Le Liban pourrait être tenté d’assouplir sa position pour ne pas entrer en conflit avec ses bailleurs, mais ces derniers n’ont pas intérêt non plus à voir le Liban davantage déstabilisé, alors qu’il accueille sur son sol plus d’un million et demi de réfugiés syriens, même si ceux-ci n’ont pas forcément l’Europe comme ligne d’horizon. Ils vont demeurer sur le sol libanais ou peut-être un jour rentreront en Syrie, mais ce n’est pas pour demain. La question des réfugiés est extrêmement complexe tant elle affecte les équilibres et déséquilibres de la société libanaise. L’Union européenne et la communauté internationale ont apporté, finalement, un soutien insuffisant au Liban dans cette affaire.

En échange des aides promises, les bailleurs de fonds exigent du Liban des mesures d’austérité, que l’on retrouve dans le nouveau budget.
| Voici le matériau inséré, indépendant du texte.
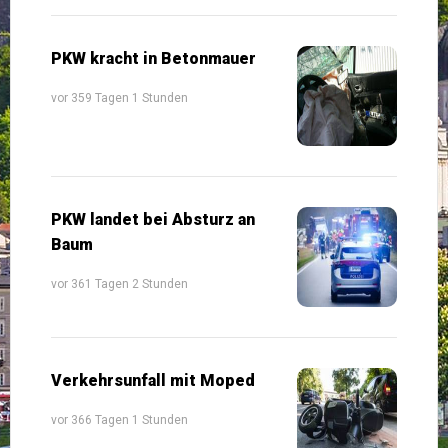
PKW kracht in Betonmauer
vor 359 Tagen 1 Stunden
PKW landet bei Absturz an
Baum
vor 361 Tagen 2 Stunden
Verkehrsunfall mit Moped
vor 366 Tagen 1 Stunden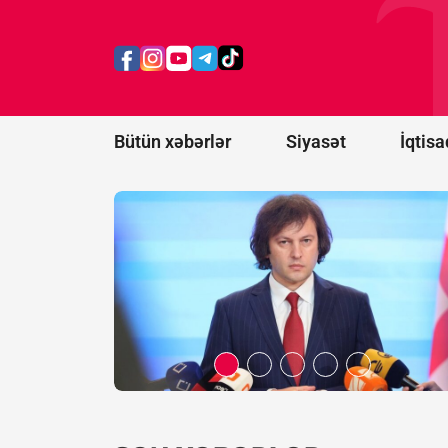
Kobaxidze:
Bu cinayət
Rusiya
prezidentinin
əmri ilə
törədilib
Bütün xəbərlər
Siyasət
İqtisa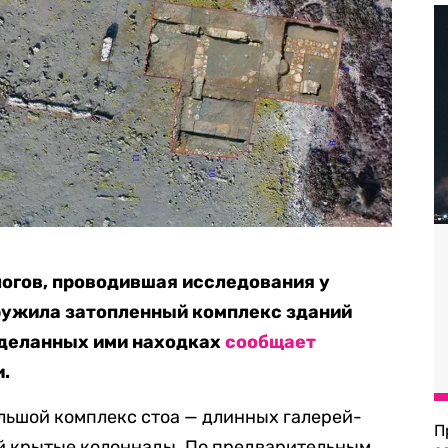
логов, проводившая исследования у
ружила затопленный комплекс зданий
сделанных ими находках
сообщает
и.
льшой комплекс стоа — длинных галерей-
П
й крытые колоннады. По предварительным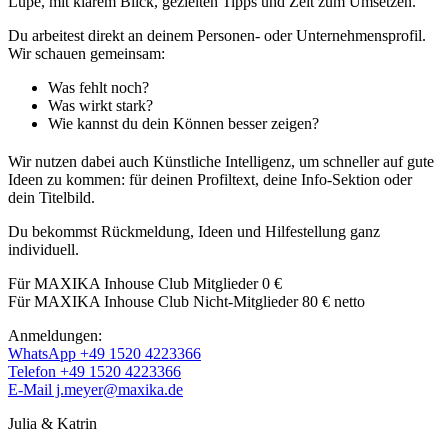
Lupe, mit klarem Blick, gezielten Tipps und Zeit zum Umsetzen.
Du arbeitest direkt an deinem Personen- oder Unternehmensprofil.
Wir schauen gemeinsam:
Was fehlt noch?
Was wirkt stark?
Wie kannst du dein Können besser zeigen?
Wir nutzen dabei auch Künstliche Intelligenz, um schneller auf gute
Ideen zu kommen: für deinen Profiltext, deine Info-Sektion oder
dein Titelbild.
Du bekommst Rückmeldung, Ideen und Hilfestellung ganz
individuell.
Für MAXIKA Inhouse Club Mitglieder 0 €
Für MAXIKA Inhouse Club Nicht-Mitglieder 80 € netto
Anmeldungen:
WhatsApp +49 1520 4223366
Telefon +49 1520 4223366
E-Mail j.meyer@maxika.de
Julia & Katrin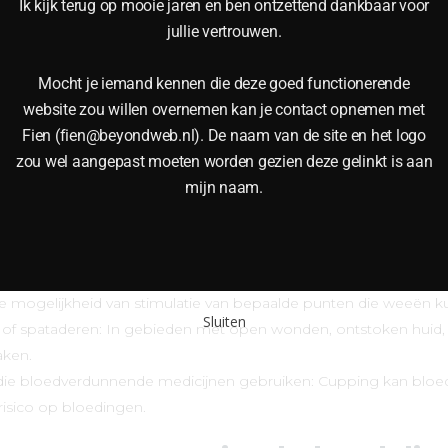
Ik kijk terug op mooie jaren en ben ontzettend dankbaar voor
n, spierpijn willen verminderen en hun prestaties willen verbetere
jullie vertrouwen.
of spanning en behoefte hebben aan ontspanning en verlichting.
n verbeteren, zoals het verminderen van cellulitis, het verbeter
Mocht je iemand kennen die deze goed functionerende
website zou willen overnemen kan je contact opnemen met
tieve therapieën en openstaan ​​voor het verkennen van nieuwe
Fien (fien@beyondweb.nl). De naam van de site en het logo
zou wel aangepast moeten worden gezien deze gelinkt is aan
mijn naam.
ogelijk niet geschikt?
ijn er bepaalde situaties waarin het beter is om cupping te verm
ewijs is van schadelijke effecten, wordt cupping over het alg
de mogelijkheid van stimulatie van bepaalde punten die weeën
Sluiten
s of spataderen: In gebieden met open wonden, ontstoken huid
aken.
die bloedverdunnende medicijnen gebruiken: Cupping kan bloed
isico op bloedingen.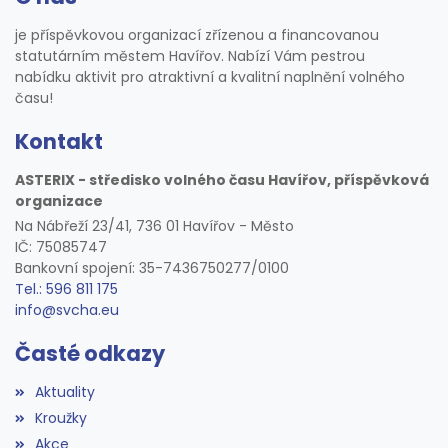
je příspěvkovou organizací zřízenou a financovanou
statutárním městem Havířov. Nabízí Vám pestrou
nabídku aktivit pro atraktivní a kvalitní naplnění volného
času!
Kontakt
ASTERIX - středisko volného času Havířov, příspěvková
organizace
Na Nábřeží 23/41, 736 01 Havířov - Město
IČ: 75085747
Bankovní spojení: 35-7436750277/0100
Tel.: 596 811 175
info@svcha.eu
Časté odkazy
Aktuality
Kroužky
Akce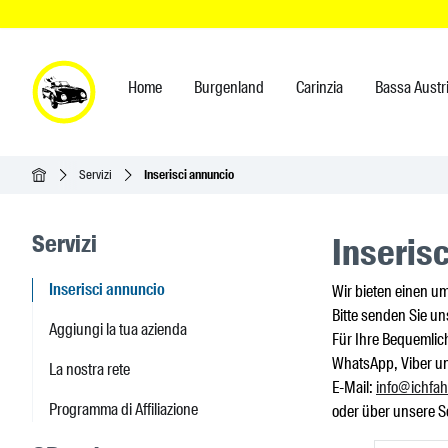
Home
Burgenland
Carinzia
Bassa Austr
Home
Servizi
Inserisci annuncio
Seitenleisten-Navigation
Servizi
Inseris
Inserisci annuncio
Wir bieten einen u
Bitte senden Sie un
Aggiungi la tua azienda
Für Ihre Bequemlic
WhatsApp, Viber u
La nostra rete
E-Mail:
info@ichfah
Programma di Affiliazione
oder über unsere So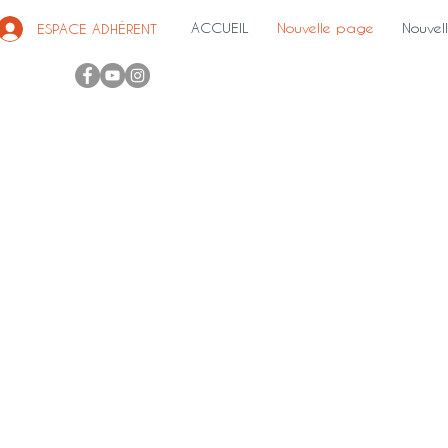
ACCUEIL
Nouvelle page
Nouvel
ESPACE ADHÉRENT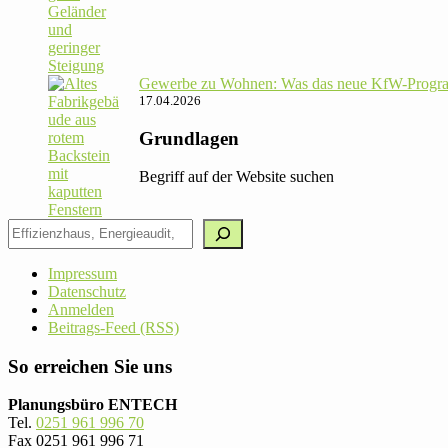
Gewerbe zu Wohnen: Was das neue KfW-Pro­gram
17.04.2026
Grundlagen
Begriff auf der Website suchen
Impressum
Datenschutz
Anmelden
Beitrags-Feed (RSS)
So erreichen Sie uns
Planungsbüro ENTECH
Tel.
0251 961 996 70
Fax 0251 961 996 71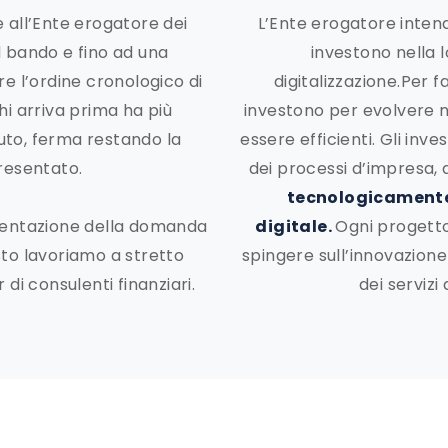
 all’Ente erogatore dei
L’Ente erogatore inte
el bando e fino ad una
investono nella 
e l’ordine cronologico di
digitalizzazione.Per f
hi arriva prima ha più
investono per evolvere n
ibuto, ferma restando la
essere efficienti. Gli inv
resentato.
dei processi d’impresa, 
tecnologicamente
resentazione della domanda
digitale.
Ogni progetto
to lavoriamo a stretto
spingere sull’innovazione 
di consulenti finanziari.
dei servizi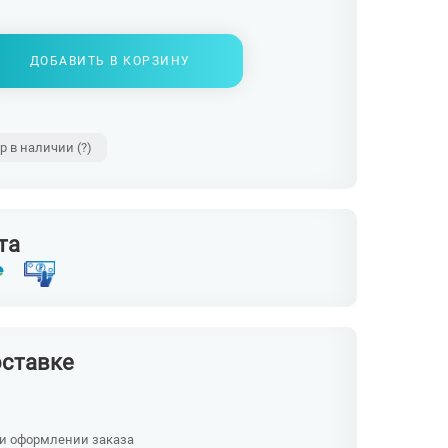
ДОБАВИТЬ В КОРЗИНУ
ар в наличии
(?)
та
оставке
ри оформлении заказа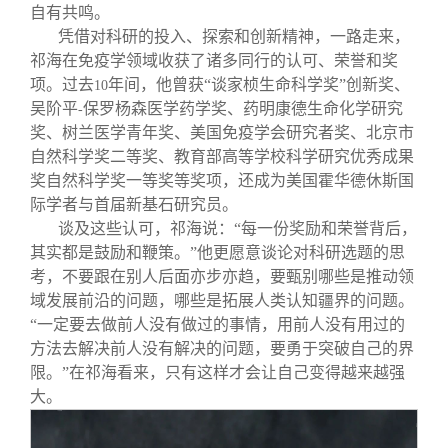
自有共鸣。
凭借对科研的投入、探索和创新精神，一路走来，
祁海在免疫学领域收获了诸多同行的认可、荣誉和奖
项。过去
年间，他曾获“谈家桢生命科学奖”创新奖、
10
吴阶平
保罗杨森医学药学奖、药明康德生命化学研究
-
奖、树兰医学青年奖、美国免疫学会研究者奖、北京市
自然科学奖二等奖、教育部高等学校科学研究优秀成果
奖自然科学奖一等奖等奖项，还成为美国霍华德休斯国
际学者与首届新基石研究员。
谈及这些认可，祁海说：“每一份奖励和荣誉背后，
其实都是鼓励和鞭策。”他更愿意谈论对科研选题的思
考，不要跟在别人后面亦步亦趋，要甄别哪些是推动领
域发展前沿的问题，哪些是拓展人类认知疆界的问题。
“一定要去做前人没有做过的事情，用前人没有用过的
方法去解决前人没有解决的问题，要勇于突破自己的界
限。”在祁海看来，只有这样才会让自己变得越来越强
大。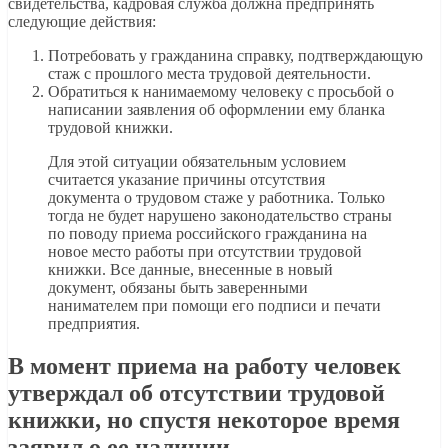
свидетельства, кадровая служба должна предпринять
следующие действия:
Потребовать у гражданина справку, подтверждающую
стаж с прошлого места трудовой деятельности.
Обратиться к нанимаемому человеку с просьбой о
написании заявления об оформлении ему бланка
трудовой книжки.
Для этой ситуации обязательным условием
считается указание причины отсутствия
документа о трудовом стаже у работника. Только
тогда не будет нарушено законодательство страны
по поводу приема российского гражданина на
новое место работы при отсутствии трудовой
книжки. Все данные, внесенные в новый
документ, обязаны быть заверенными
нанимателем при помощи его подписи и печати
предприятия.
В момент приема на работу человек
утверждал об отсутствии трудовой
книжки, но спустя некоторое время
заявил о ее наличии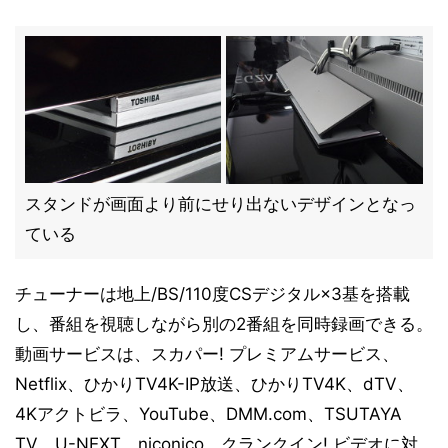
スタンドが画面より前にせり出ないデザインとなっ
ている
チューナーは地上/BS/110度CSデジタル×3基を搭載
し、番組を視聴しながら別の2番組を同時録画できる。
動画サービスは、スカパー! プレミアムサービス、
Netflix、ひかりTV4K-IP放送、ひかりTV4K、dTV、
4Kアクトビラ、YouTube、DMM.com、TSUTAYA
TV、U-NEXT、niconico、クランクイン! ビデオに対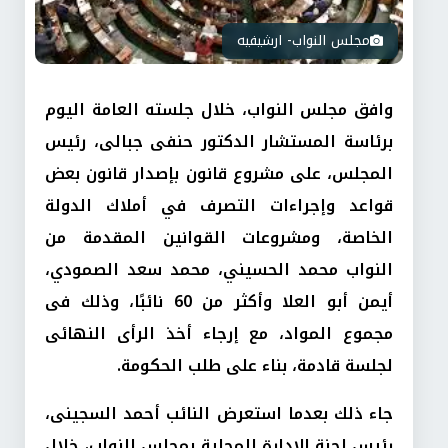
مجلس النواب- ارشيفيه
وافق مجلس النواب، خلال جلسته العامة اليوم
برئاسة المستشار الدكتور حنفى جبالى، رئيس
المجلس، على مشروع قانون بإصدار قانون بعض
قواعد وإجراءات التصرف في أملاك الدولة
الخاصة، ومشروعات القوانين المقدمة من
النواب محمد الحسيني، محمد سعد الصمودي،
أيمن أبو العلا وأكثر من 60 نائبًا، وذلك فى
مجموع المواد، مع إرجاء أخذ الرأى النهائى
لجلسة قادمة، بناء على طلب الحكومة.
جاء ذلك بعدما استعرض النائب أحمد السجينى،
رئيس لجنة الإدارة المحلية بمجلس النواب، خلال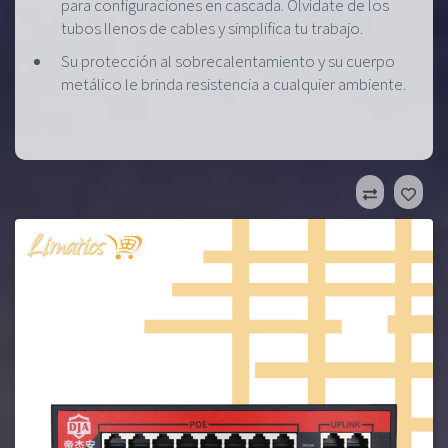
para configuraciones en cascada. Olvídate de los
tubos llenos de cables y simplifica tu trabajo.
Su protección al sobrecalentamiento y su cuerpo
metálico le brinda resistencia a cualquier ambiente.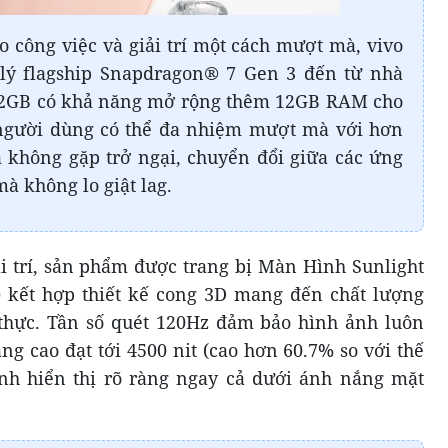
o công việc và giải trí một cách mượt mà, vivo
 lý flagship Snapdragon® 7 Gen 3 đến từ nhà
2GB có khả năng mở rộng thêm 12GB RAM cho
người dùng có thể đa nhiệm mượt mà với hơn
không gặp trở ngại, chuyển đổi giữa các ứng
à không lo giật lag.
i trí, sản phẩm được trang bị Màn Hình Sunlight
 kết hợp thiết kế cong 3D mang đến chất lượng
 thực. Tần số quét 120Hz đảm bảo hình ảnh luôn
g cao đạt tới 4500 nit (cao hơn 60.7% so với thế
nh hiển thị rõ ràng ngay cả dưới ánh nắng mặt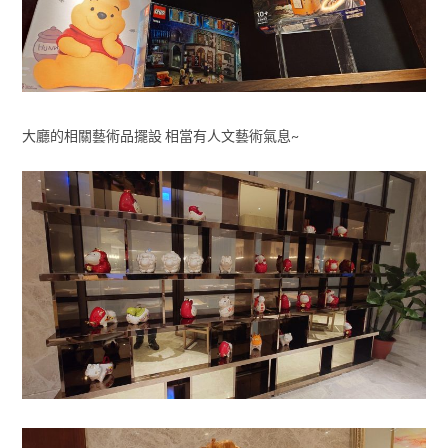
大廳的相關藝術品擺設 相當有人文藝術氣息~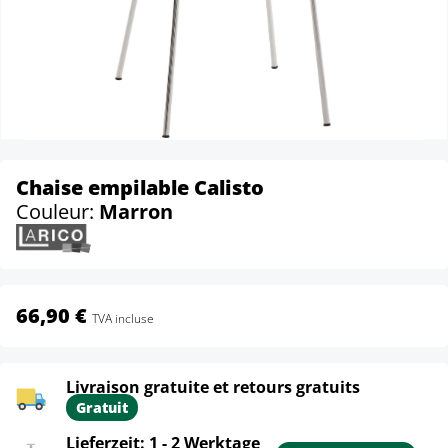
Chaise empilable Calisto
Couleur:
Marron
66,90 €
TVA incluse
Livraison gratuite et retours gratuits
Gratuit
Lieferzeit: 1 - 2 Werktage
Jusqu’où le parallèle avec le cas grec est-il pertinent ?

Le Liban est le troisième pays le plus endetté au monde après le Japon et la Grèce, puisque sa dette atteint plus de 150% de son PIB. Selon la Coface (compagnie française d’assurances spécialisée dans l’assurance-crédit à l’exportation), elle devrait atteindre 152% en 2019.

La conférence CEDRE a dessiné quelque chose comme un mémorandum équivalent au cocktail grec : restrictions budgétaires, limite de l’embauche publique. On le voit dans le cas libanais : les militaires à la retraite et le monde enseignant sont en première ligne. La même logique gouverne : créer un climat qui rassurerait les investisseurs. Mais vouloir faire de l’austérité pour espérer des investissements internationaux me semble être une contradiction dans les termes, surtout pour un pays qui fait face à des défis démographiques et sécuritaires de vastes ampleurs. Le cas grec est d’ailleurs riche d’enseignements : aujourd’hui, sa dette a progressé car le revenu national s’est réduit.